Aşağıdaki girdilerde "ffektive Behandlung von" ifadesini içeren satırdan girdilerin sonuna kadar uzanan bölümü, iki ucu da dahil olmak üzere, hiçbir şeyi değiştirmeden yeniden yazın. Resimleri yanıta katmayın.

> **Çıkarılan girdiler**:
=-=-=-=-=
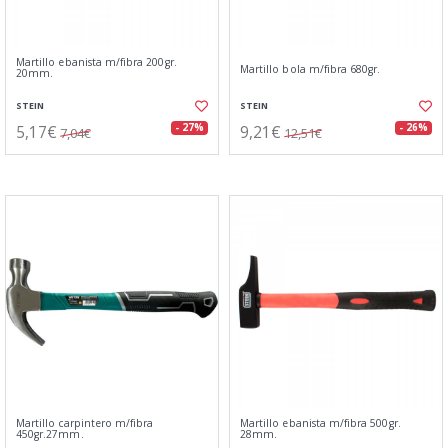
Martillo ebanista m/fibra 200gr.
Martillo bola m/fibra 680gr.
20mm.
STEIN
STEIN
5,17€
9,21€
- 27%
- 26%
7,04€
12,51€
Martillo carpintero m/fibra
Martillo ebanista m/fibra 500gr.
450gr.27mm.
28mm.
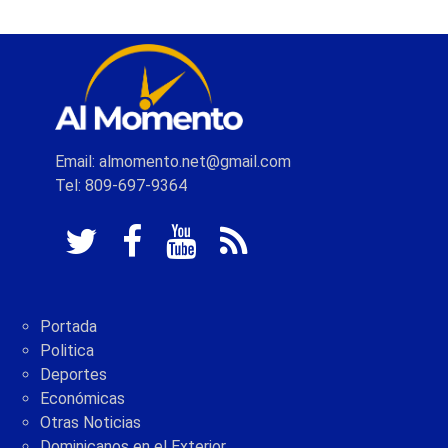
Email: almomento.net@gmail.com
Tel: 809-697-9364
Portada
Politica
Deportes
Económicas
Otras Noticias
Dominicanos en el Exterior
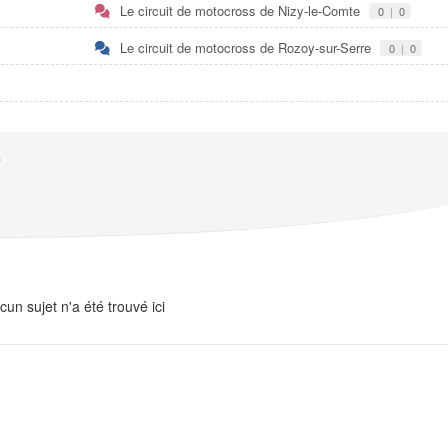
Le circuit de motocross de Nizy-le-Comte
0
|
0
Le circuit de motocross de Rozoy-sur-Serre
0
|
0
e
cun sujet n'a été trouvé ici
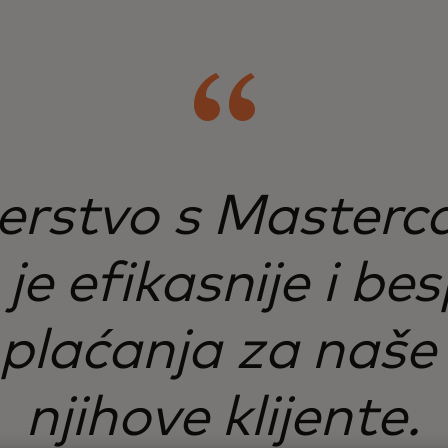
erstvo s Master
e efikasnije i bes
 plaćanja za naše 
njihove klijente.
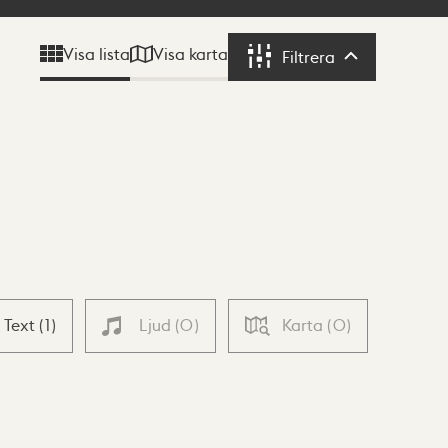
Visa karta
Visa lista
Filtrera
Filtrera
Text
(
1
)
Ljud
(
0
)
Karta
(
0
)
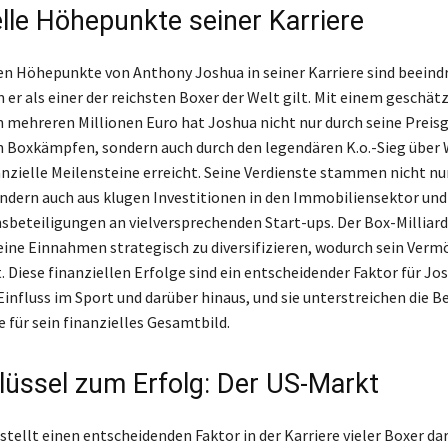
elle Höhepunkte seiner Karriere
len Höhepunkte von Anthony Joshua in seiner Karriere sind beein
 er als einer der reichsten Boxer der Welt gilt. Mit einem geschät
mehreren Millionen Euro hat Joshua nicht nur durch seine Preisg
 Boxkämpfen, sondern auch durch den legendären K.o.-Sieg über 
anzielle Meilensteine erreicht. Seine Verdienste stammen nicht nu
ndern auch aus klugen Investitionen in den Immobiliensektor und
eteiligungen an vielversprechenden Start-ups. Der Box-Milliard
eine Einnahmen strategisch zu diversifizieren, wodurch sein Verm
. Diese finanziellen Erfolge sind ein entscheidender Faktor für Jo
influss im Sport und darüber hinaus, und sie unterstreichen die 
e für sein finanzielles Gesamtbild.
lüssel zum Erfolg: Der US-Markt
tellt einen entscheidenden Faktor in der Karriere vieler Boxer dar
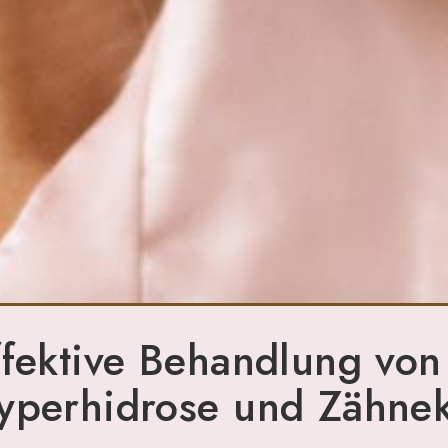
ffektive Behandlung von 
yperhidrose und Zähnek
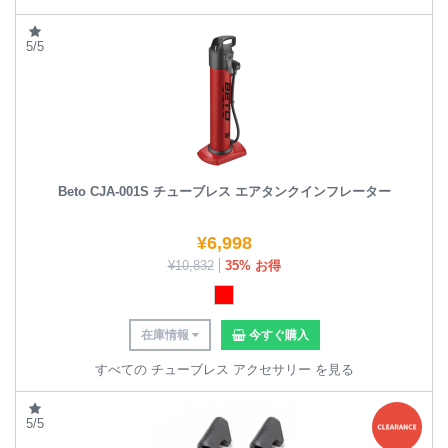
5/5
Beto CJA-001S チューブレス エアタンクインフレーター
¥
6,998
¥
10,832
35% お得
在庫情報
今すぐ購入
すべての チューブレス アクセサリー を見る
5/5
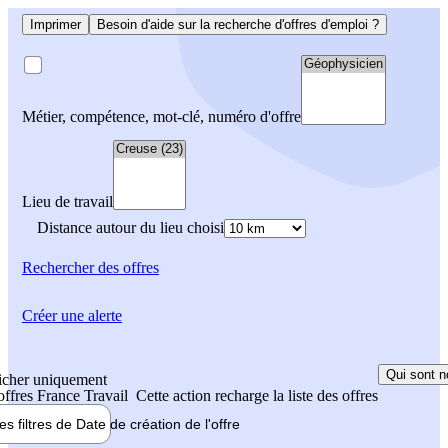
Imprimer
Besoin d'aide sur la recherche d'offres d'emploi ?
Métier, compétence, mot-clé, numéro d'offre
Lieu de travail
Distance autour du lieu choisi
Rechercher
des offres
Créer une alerte
Qui sont n
icher uniquement
 offres France Travail
Cette action recharge la liste des offres
les filtres de
Date de création
de l'offre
=-=-=-=-=
> **Sorunun çözümü**:
ffektive Behandlung von 
yperhidrose und Zähnek
5/5
Beto CJA-001S チューブレス エアタンクインフレーター
¥
6,998
¥
10,832
35% お得
在庫情報
今すぐ購入
すべての チューブレス アクセサリー を見る
5/5
Imprimer
Besoin d'aide sur la recherche d'offres d'emploi ?
Métier, compétence, mot-clé, numéro d'offre
Lieu de travail
Distance autour du lieu choisi
Rechercher
des offres
Créer une alerte
Qui sont n
icher uniquement
 offres France Travail
Cette action recharge la liste des offres
les filtres de
Date de création
de l'offre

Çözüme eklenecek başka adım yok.